Stored entries

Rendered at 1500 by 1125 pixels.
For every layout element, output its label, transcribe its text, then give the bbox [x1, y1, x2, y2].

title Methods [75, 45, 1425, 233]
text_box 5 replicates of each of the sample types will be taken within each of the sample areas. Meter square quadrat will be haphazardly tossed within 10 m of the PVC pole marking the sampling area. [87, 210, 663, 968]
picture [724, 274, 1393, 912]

# [PROBLEM DETAILS]
Write out each line exactly, beginning at the one with "For every layout" and ending at the final line of the records above, with nothing added.

# [SOLUTION TO THIS EXERCISE]
For every layout element, output its label, transcribe its text, then give the bbox [x1, y1, x2, y2].

title Methods [75, 45, 1425, 233]
text_box 5 replicates of each of the sample types will be taken within each of the sample areas. Meter square quadrat will be haphazardly tossed within 10 m of the PVC pole marking the sampling area. [87, 210, 663, 968]
picture [724, 274, 1393, 912]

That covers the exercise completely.